Newland: The Sammy was a very great achievement for the band because it solidified the idea that we are a Syracuse, N.Y., band as opposed to just a college band. It was great to get the recognition from the city that we have called our home for the past three years and to have them accept us as the best new artist in their community.

Kogon: It was such a humbling and flattering experience. To be considered among the ranks of amazingly talented artists in the Syracuse area was a true honor. I feel that we now always will have a home in Syracuse whenever we return to play shows.

The video for I Wish I Was a Saber Toothed Tiger is reminiscent of the Claymation and stopmotion Peter Gabriel videos of the 1980s. What was your inspiration and how did you develop the video storyline? And how many other bands can boast a personal taxidermy collection?

Milliken: First, I don't think many bands, if any, can boast such a taxidermy collection. Sam gets all the credit for that. Visiting his house is incredible. You know we wanted to do something cartoonish, or animated at least. It just seemed perfect for the song. A wandering lonely creature mutating constantly but not able to reach his oh-so-desired form of a saber-toothed tiger.

Newland: The idea came when I had met Sessa Lund, (a motion and print designer based in New York and Sweden) and she had told me that she did music videos, and that it was unbelievable to her that as a band with two, at the time almost three, albums out we had never done a music video. She had offered to work with us on one, and I said "OK" without thinking much about it. After a few days I contacted her seriously about doing it, with an idea that I had in my head for the video, and this is what she made.

Now that you're all ESF alumni and not living in the same community, what's in store for The Vanderbuilts' future as a whole and for each band member?

Milliken: I had to approach this question about my own future in The Vanderbuilts a year ago. I graduated before all these other guys and that was very difficult. I drove to Syracuse from my hometown of Elmira for shows, for practice and for recording an album in Connecticut. Since then, I've worked at an internship and am in the midst of a contract job at National Geographic in Washington D.C. It's been a little hard to be away from the guys, especially during the formative period of graduation, but when I finish my contract in August it's New York-bound for me to play some music. It'll be good to be back on the same page.

Riddell: I will be serving with Americorps' National Civilian Community Corps for 10 months. Everyone has various commitments in the short term, but we plan to keep things going in whatever way our situations allow.

Newland: The Vanderbuilts will most likely continue to put out music in the immediate future with intentions of continuing well past that.

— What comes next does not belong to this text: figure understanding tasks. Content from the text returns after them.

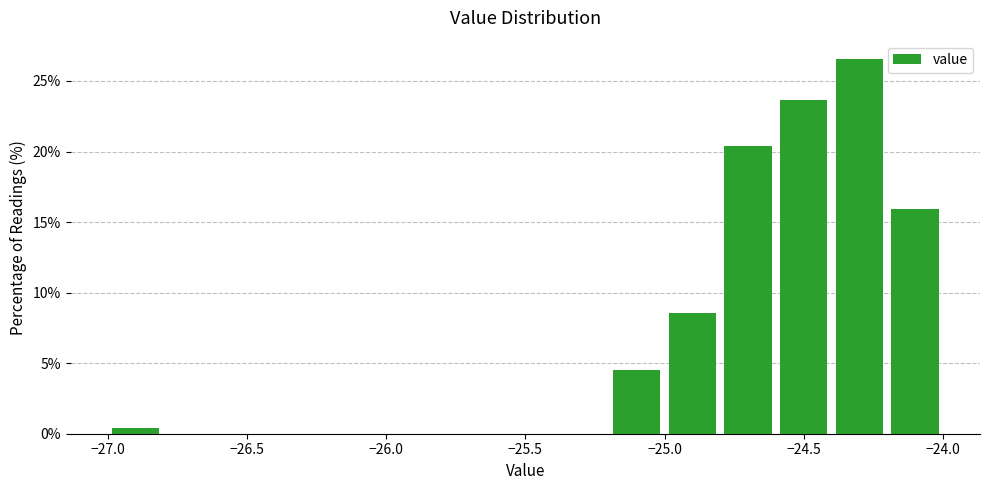

Reading left to right, list every bar in this chart as the range it spans on the x-axis followed by its height. The values are not printed on the chart, so give them approximately, as read against the axis.

-27.0 to -26.8: under 0.5
-26.8 to -26.6: 0
-26.6 to -26.4: 0
-26.4 to -26.2: 0
-26.2 to -26.0: 0
-26.0 to -25.8: 0
-25.8 to -25.6: 0
-25.6 to -25.4: 0
-25.4 to -25.2: 0
-25.2 to -25.0: 4.5
-25.0 to -24.8: 8.5
-24.8 to -24.6: 20.5
-24.6 to -24.4: 23.5
-24.4 to -24.2: 26.5
-24.2 to -24.0: 16.0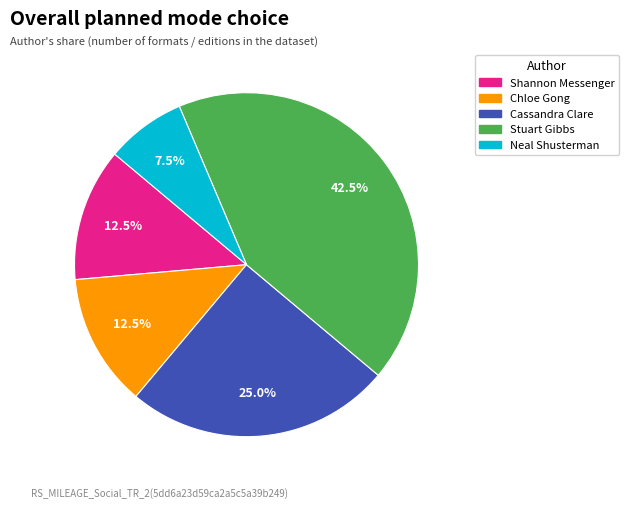

To the nearest percent, what is the average slice percentage?

20%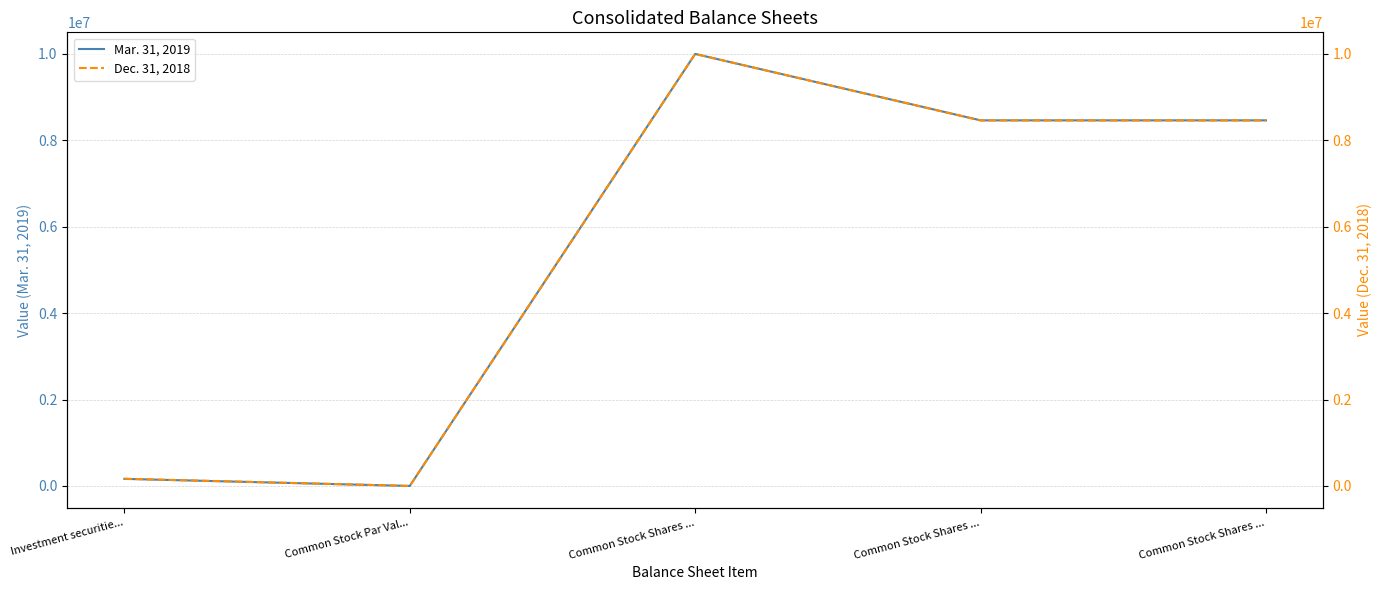

List the series in order of their overall mean, highest first.

Mar. 31, 2019, Dec. 31, 2018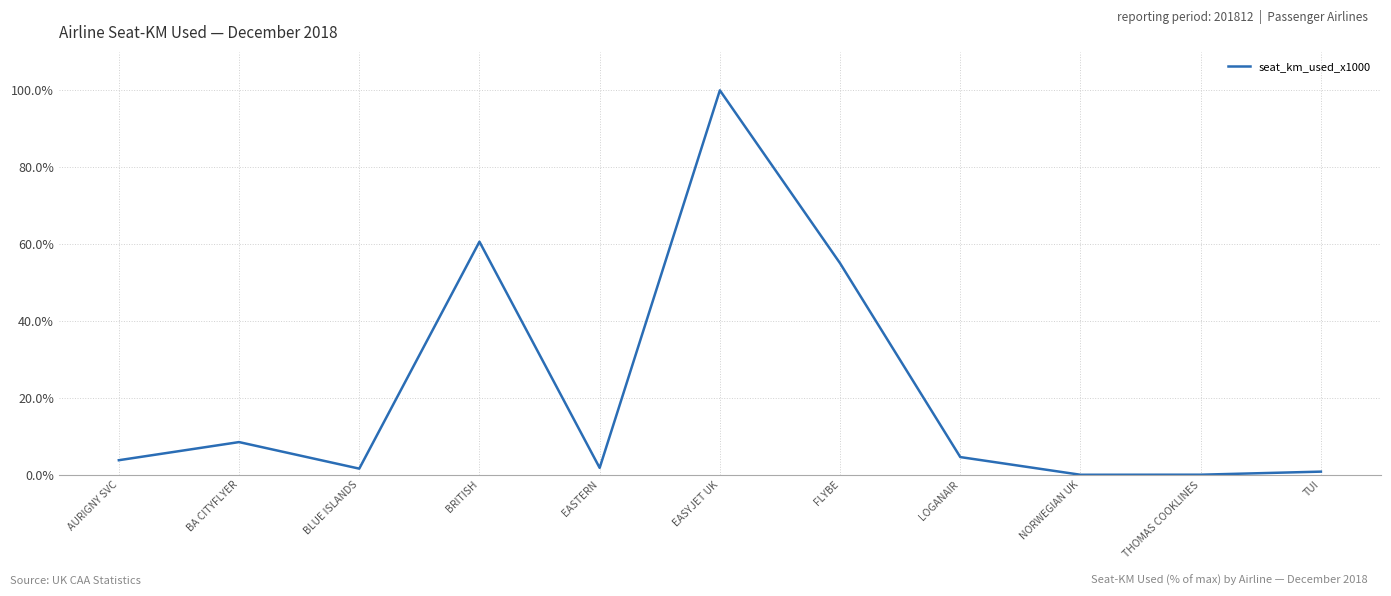

Where is the data nearest to the value 50?

FLYBE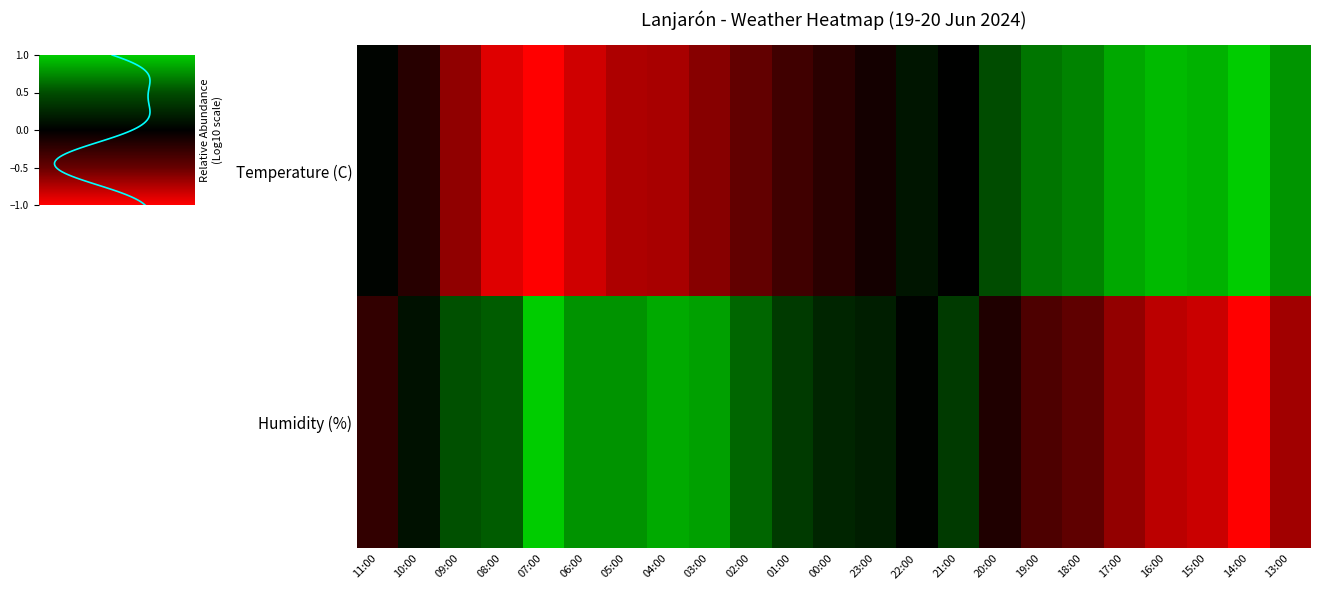

Reading left to right, list all the values displayed in this chart.

Temperature (C): 11:00=0.0	10:00=-0.2	09:00=-0.6	08:00=-0.9	07:00=-1.0	06:00=-0.8	05:00=-0.7	04:00=-0.7	03:00=-0.6	02:00=-0.5	01:00=-0.3	00:00=-0.2	23:00=-0.1	22:00=0.1	21:00=0.0	20:00=0.5	19:00=0.7	18:00=0.7	17:00=0.9	16:00=0.9	15:00=0.9	14:00=1.0	13:00=0.8
Humidity (%): 11:00=-0.2	10:00=0.1	09:00=0.5	08:00=0.6	07:00=1.0	06:00=0.8	05:00=0.8	04:00=0.9	03:00=0.8	02:00=0.6	01:00=0.4	00:00=0.2	23:00=0.2	22:00=0.0	21:00=0.4	20:00=-0.2	19:00=-0.4	18:00=-0.5	17:00=-0.6	16:00=-0.8	15:00=-0.8	14:00=-1.0	13:00=-0.7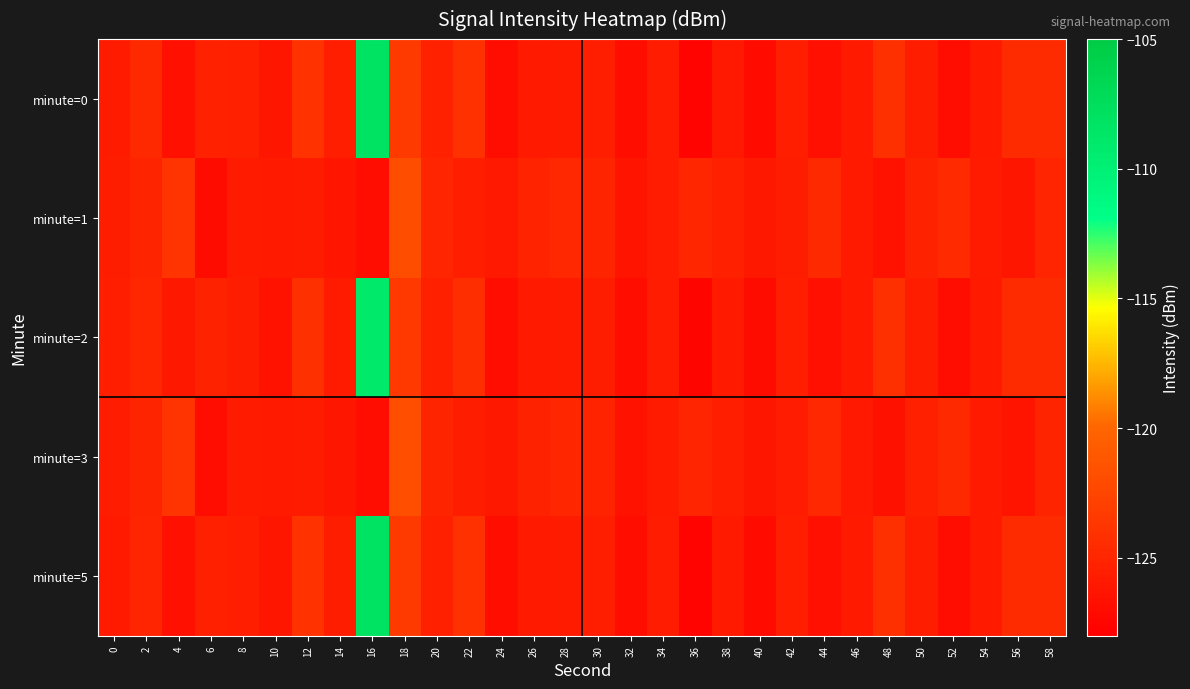

What is the minimum value shown in the chart?

-127.6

Kogon: We are all planning on playing together after school and moving down to New York City. I am the first one to have made the move and I am loving it but missing the others. Good thing we have some more shows booked in July in the Central New York area.

Your latest release "What We Forget" champions a simpler way of life and an emphasis on a return to nature. Is it safe to say ESF has had an influence your music?

Milliken: Of course it is. We all obviously felt powerfully about those social and environmental issues to begin with, which is why we chose ESF in the first place. Then, while studying there the school certainly nurtured those ideas and we've expressed them in our music.

Newland: In many ways ESF has made us more conscious of the world that is around us, and being immersed in a culture such as ESF it would be hard for there not to be some sort of environmental undertone to at least some things that we do.

Kogon: Totally. While this record is a little less post-apocalyptic than our first releases (Far From Here) there are elements and ideas that you cannot shed that we've learned while attending ESF, particularly taking classes such as The Global Environment and The History of The Environmental Movement has certainly taken their toll on my outlook on the state of our planet. It would be wrong to not include such ideas or feelings in our music. While we are never "in your face" about environmental issues in our music, it's certainly something we wear proudly on our sleeves.